She is the second of her siblings to receive a Caribbean Advanced Proficiency Examination (CAPE) open scholarship, but for 19-year-old Treverra James it came as no surprise.
In 2017, her elder sister Safiya James, another past student of Bishop’s High School, was awarded an open scholarship, and is in Ireland studying medicine.
In an interview with Newsday on Friday, the day after Education Minister Dr Nyan Gadsby-Dolly announced this year's scholarships, James said she knew she was up to winning one.
“For us right now, we’ve always had a tradition of excellence in the family. This is something that cousins have achieved, family members from aunts and uncles would have achieved. So for us, the younger generation, it was always something that we knew we were capable of.”
But James, who lives at Signal Hill, was still overjoyed by the news and remains appreciative.
“I feel very elated. I am very happy to have been awarded this scholarship. I know that I would have worked hard, I would have had guidance from my teachers, my parents – and for that I am truly grateful."
She said the reduction in the number of scholarships awarded put her performance in context.
"This is really an achievement that I really know should be celebrated. For one Tobagonian to be awarded a scholarship is really an awesome feat and I hope that in future I inspire many more to do the same.”
She is the lone scholarship recipient from Tobago, winning a National Open Scholarship in technical studies.
“They announced that it was one scholarship winner, and it was at Bishop's High School, Tobago, which is my school, so it really hit home. I was like, ‘Wow, this could be me' – and so I actually went for a run around the block to help relieve some stress, some anxiety. And when I came home, my mother would have told me, so it was a very surreal moment.
"It was something I was really excited about and I am really grateful to my parents, to God, to my teachers who would have all guided me and helped me prepare.”
James said the preparation amidst the global pandemic, coupled with the new online teaching platforms, taught her she needed to adapt her time management and be disciplined.

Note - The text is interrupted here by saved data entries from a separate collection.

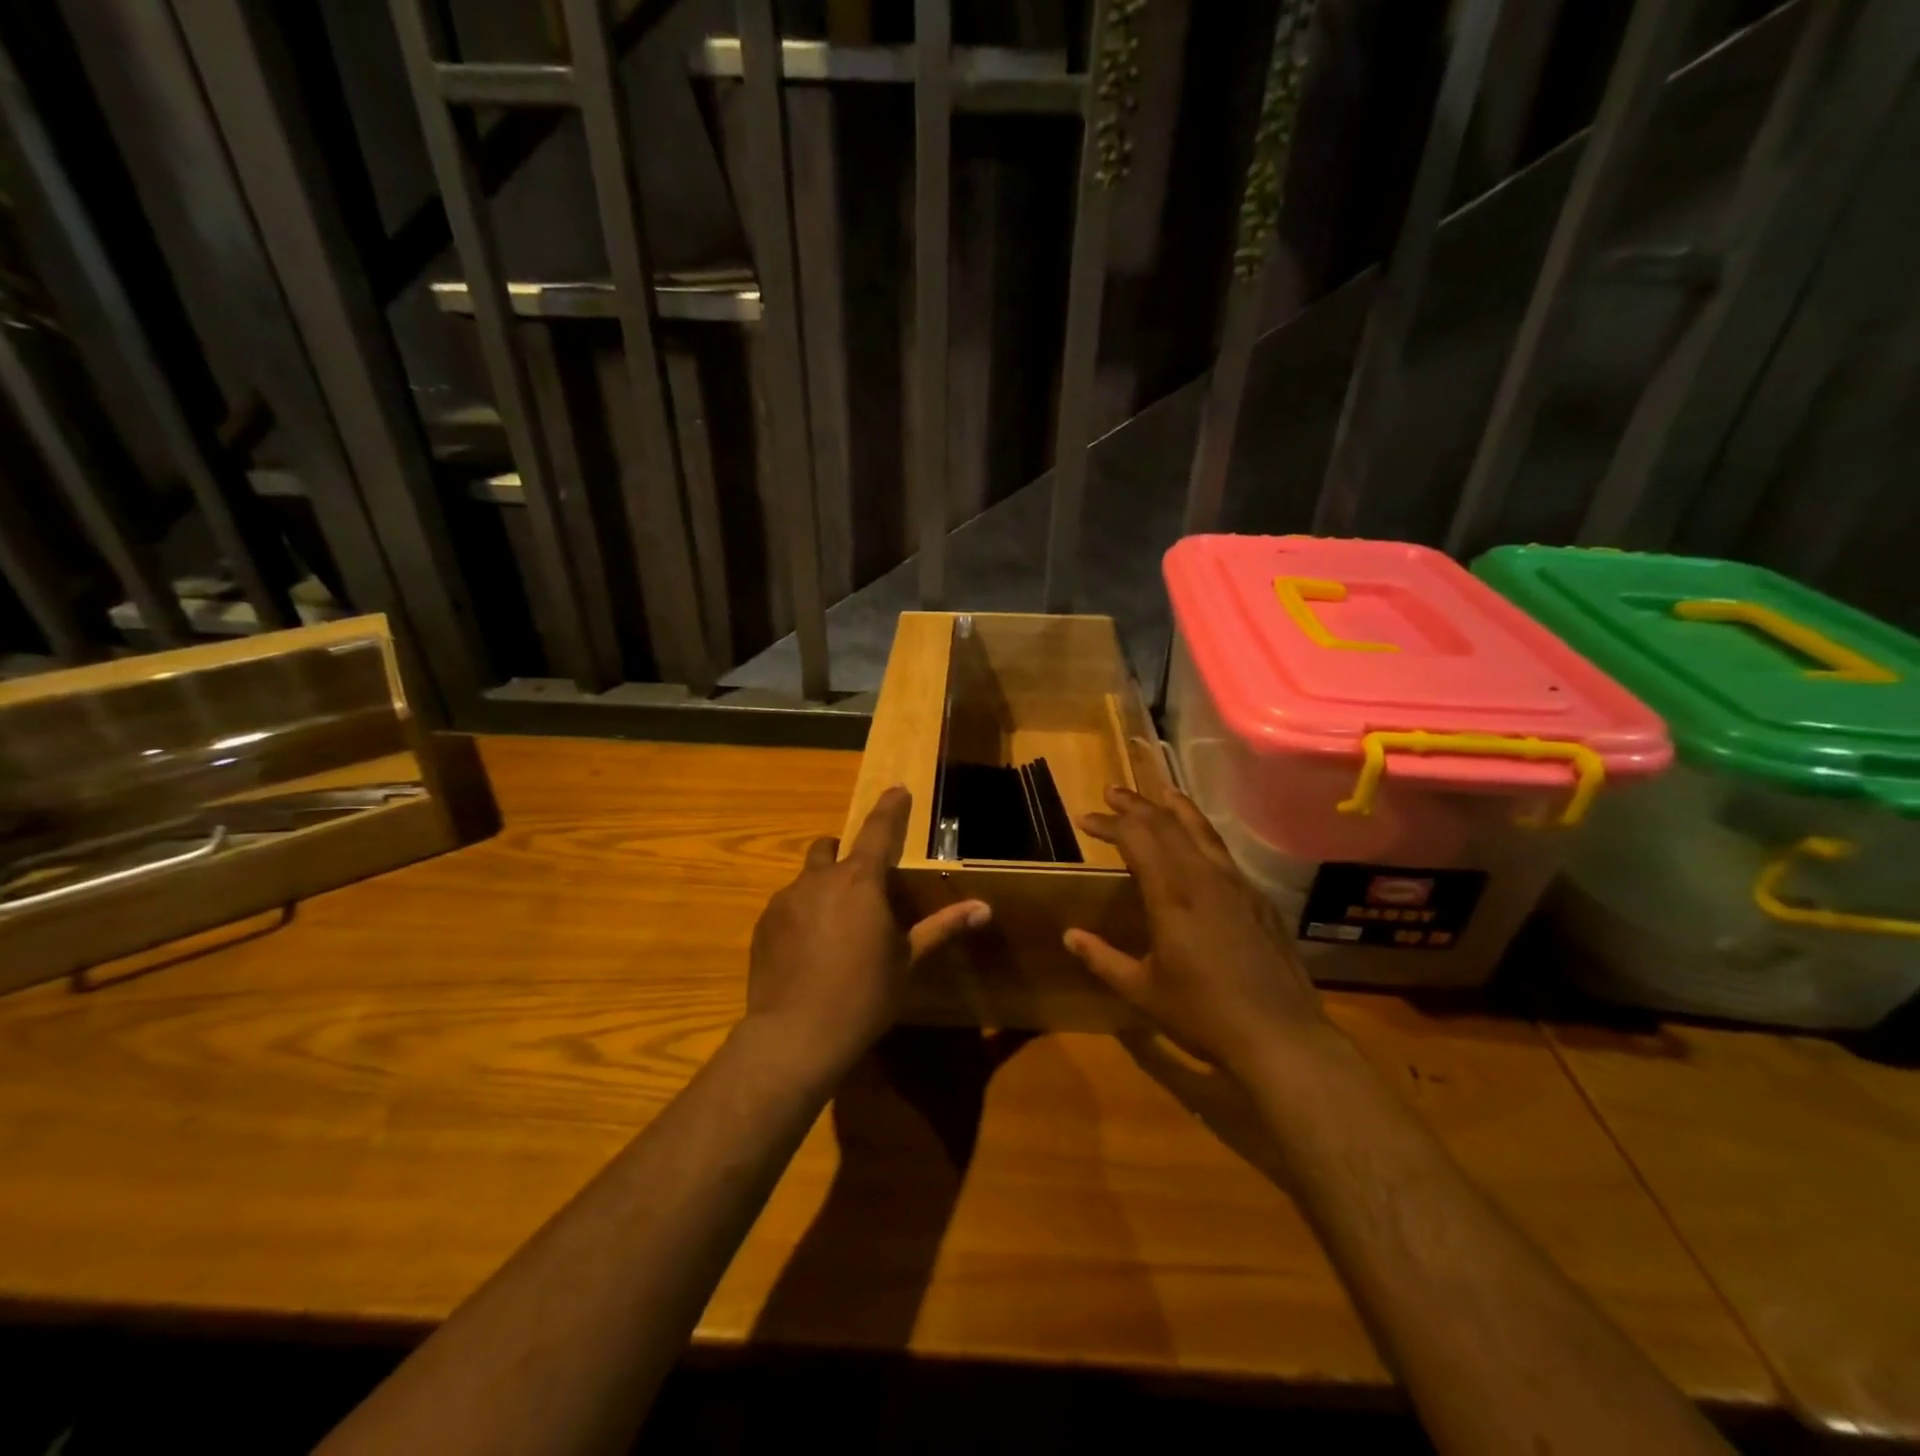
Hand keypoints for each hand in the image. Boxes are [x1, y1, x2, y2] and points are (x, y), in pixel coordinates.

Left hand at [743, 786, 989, 1080]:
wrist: (795, 1036)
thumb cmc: (864, 995)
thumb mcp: (908, 961)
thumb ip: (943, 928)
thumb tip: (985, 908)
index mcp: (860, 881)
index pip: (878, 830)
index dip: (890, 808)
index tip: (897, 790)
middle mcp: (819, 879)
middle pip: (830, 848)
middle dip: (843, 854)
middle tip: (860, 885)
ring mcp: (785, 900)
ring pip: (806, 879)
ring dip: (822, 889)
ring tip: (833, 928)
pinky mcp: (763, 925)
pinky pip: (786, 907)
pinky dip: (801, 915)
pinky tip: (808, 951)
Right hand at [1064, 786, 1331, 1076]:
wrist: (1281, 1037)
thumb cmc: (1204, 1015)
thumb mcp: (1142, 990)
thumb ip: (1103, 959)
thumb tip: (1069, 936)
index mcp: (1172, 895)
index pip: (1135, 838)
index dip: (1109, 823)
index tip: (1085, 819)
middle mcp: (1204, 878)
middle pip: (1167, 823)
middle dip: (1136, 804)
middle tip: (1112, 793)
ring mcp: (1237, 885)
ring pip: (1202, 830)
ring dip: (1174, 808)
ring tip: (1159, 791)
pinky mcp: (1258, 899)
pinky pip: (1223, 851)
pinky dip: (1202, 832)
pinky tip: (1197, 842)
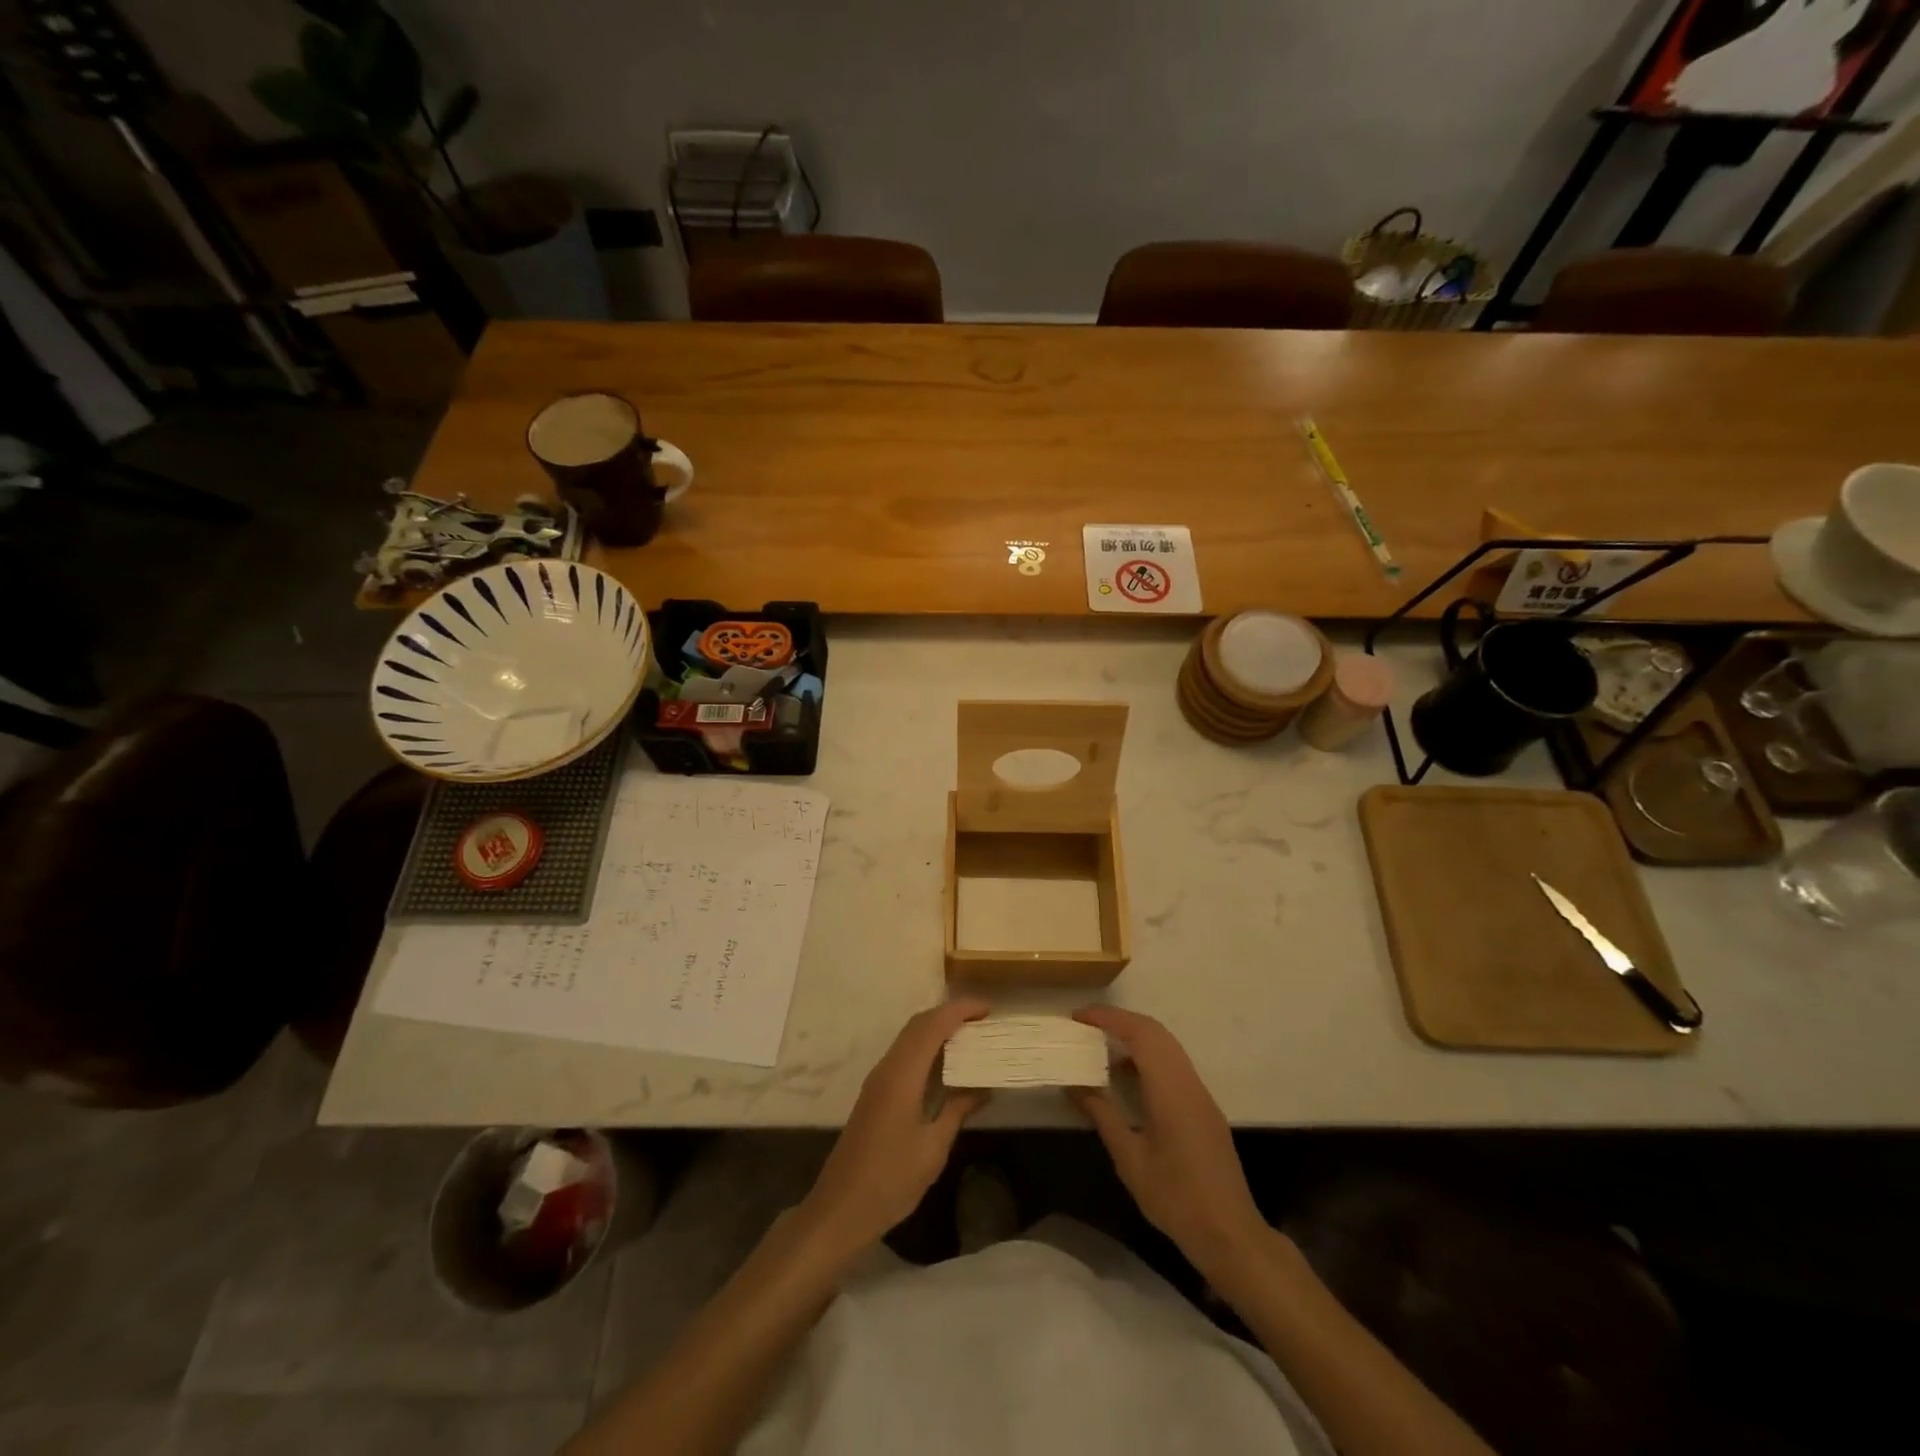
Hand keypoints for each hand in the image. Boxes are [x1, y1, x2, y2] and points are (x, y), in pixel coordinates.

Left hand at [795, 999, 990, 1260]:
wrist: (840, 1209)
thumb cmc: (890, 1180)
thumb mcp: (933, 1149)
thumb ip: (957, 1111)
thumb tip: (983, 1088)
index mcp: (902, 1075)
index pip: (932, 1026)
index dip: (960, 1010)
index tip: (988, 1010)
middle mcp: (887, 1068)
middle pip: (918, 1024)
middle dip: (950, 1014)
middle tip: (983, 1021)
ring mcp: (878, 1079)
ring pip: (909, 1037)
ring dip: (938, 1028)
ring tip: (970, 1036)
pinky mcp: (875, 1093)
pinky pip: (904, 1053)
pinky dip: (927, 1046)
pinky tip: (945, 1064)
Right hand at [1068, 1006, 1267, 1282]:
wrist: (1230, 1233)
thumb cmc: (1176, 1198)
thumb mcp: (1130, 1159)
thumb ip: (1103, 1115)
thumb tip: (1074, 1085)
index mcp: (1171, 1090)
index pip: (1140, 1034)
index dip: (1108, 1018)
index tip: (1078, 1017)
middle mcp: (1188, 1082)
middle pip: (1155, 1032)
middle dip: (1119, 1021)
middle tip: (1085, 1025)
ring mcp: (1199, 1094)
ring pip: (1166, 1046)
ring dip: (1134, 1037)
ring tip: (1100, 1046)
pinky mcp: (1203, 1107)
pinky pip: (1173, 1065)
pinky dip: (1147, 1057)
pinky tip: (1126, 1077)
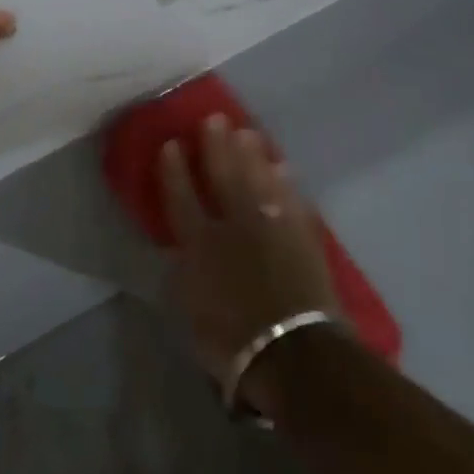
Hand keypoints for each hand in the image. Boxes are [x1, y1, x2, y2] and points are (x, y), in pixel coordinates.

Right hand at [161, 115, 341, 413]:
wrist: (297, 355)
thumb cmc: (234, 342)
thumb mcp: (192, 313)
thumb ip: (186, 275)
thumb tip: (182, 254)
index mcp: (199, 244)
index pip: (181, 197)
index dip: (174, 170)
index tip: (170, 143)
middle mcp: (234, 226)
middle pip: (224, 177)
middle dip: (217, 146)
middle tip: (215, 118)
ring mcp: (272, 229)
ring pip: (260, 181)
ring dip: (253, 155)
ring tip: (248, 132)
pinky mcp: (303, 239)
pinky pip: (292, 202)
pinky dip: (286, 184)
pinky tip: (283, 168)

"I always sought to use my syllabi to ensure that I completed specific learning objectives and then I would go to my teachers for them to help me fill in gaps. It would have allowed me to really put my best foot forward. These teachers would have been both in school, out of school and even regionally.
"In addition, my involvement in extra-curricular activities such as netball, dance and even my involvement in voluntary organisations really provided me the opportunity for time management. So when it was finally time for me to come back to my studies, I was really able to be dedicated and I was really able to focus and do my best.”
She is looking forward to "all the possibilities and all the opportunities that (winning) an open scholarship means for me in my tertiary-education choice."
But she would like to be a dietician, because of “just observations about the number of persons suffering with non-communicable diseases in Tobago and for me, my passion in food and nutrition. This is my way in which I can help give back to the communities that helped shaped me. This is my way in which I can impact Tobago in the long term.”
This is the first time that Bishop's High School has included food and nutrition at the CAPE level.
“I was the only student at that time. It was very nerve-racking, But I had the support from my teachers, from my principal; they were always there to guide me, they provided a lot of support, a lot of information.”
She has been in contact with the school since getting the news.
“I have spoken to Miss Ramnarine (Bishop's principal). Miss Ramnarine was right there on the phone when I found out. I called all my teachers, they all knew, we had a chat on the phone, and it was very good. I am very grateful to them all.”
James’ father, Trevor, said he too was elated.
“It is a feeling as a project manager when you put a plan in place and it is executed successfully, you can only feel good about it. Kudos to my daughter, she has done extraordinarily well given the fact of the changes in the whole scholarship system.”
He called on parents to set a standard of excellence.
“I think across the system, that is what is lacking to compete in Trinidad. and as a Tobagonian, with the small catchment that we have, there is a need for extra support, there is a need for a greater understanding of how the examinations are run and I think that is some of the benefits that we have given with the experience of my wife in the whole examination correcting system.”
Treverra’s mother Sherra Carrington-James, a secondary school principal, said it was a day of mixed emotions.
“In as much as I was elated and relieved that finally the scholarships had been awarded and that she was a recipient, it was also my deceased mother’s birthday. So it was an emotional moment, not just for me but for the family as well and a certain amount of validation came from this.”
She noted that the accomplishment was no singular achievement, as it involved “the teachers at school, my investment, an aunt who is a biology major in Trinidad, anther aunt on her father’s side who is into library and a lot of research and support.
"This child’s village extended beyond Bishop’s High School. Support came from Scarborough Secondary and from Ardenne High School in Jamaica – so it was not a closed option. The virtual platform presented all that diversity for support for Traverra, and I really need to thank them profusely.”